Exercise input »
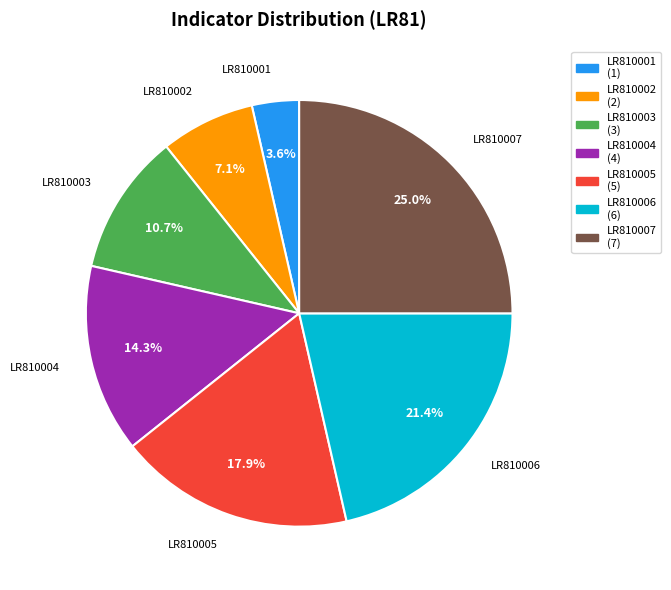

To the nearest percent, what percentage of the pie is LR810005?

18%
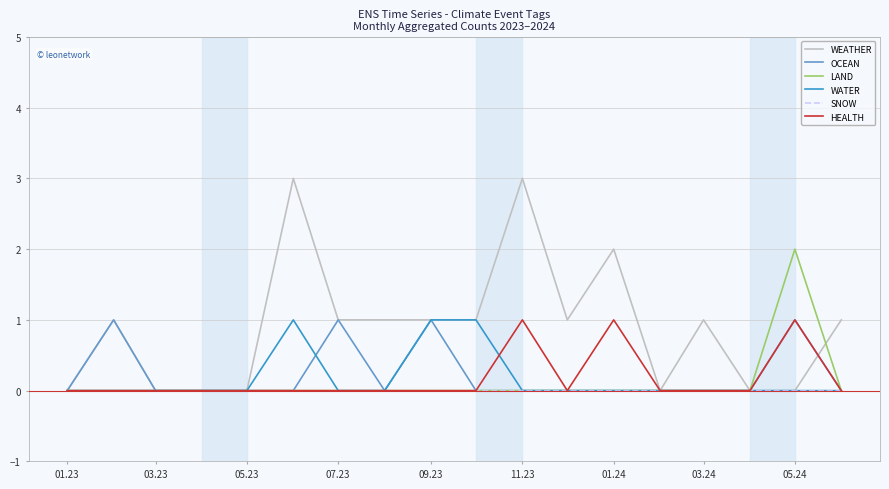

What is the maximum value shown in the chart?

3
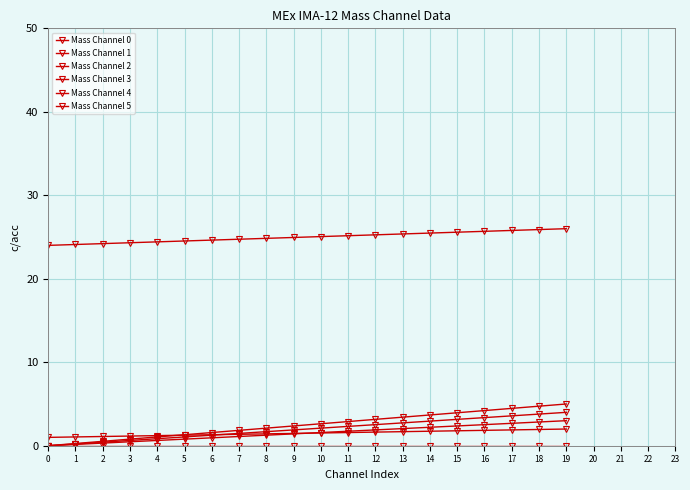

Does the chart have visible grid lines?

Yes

What you will do »
Retype the records above word for word, leaving out the pictures.

Your solution »
To the nearest percent, what percentage of the pie is LR810005?

18%

What is the maximum value shown in the chart?

3

Does the chart have visible grid lines?

Yes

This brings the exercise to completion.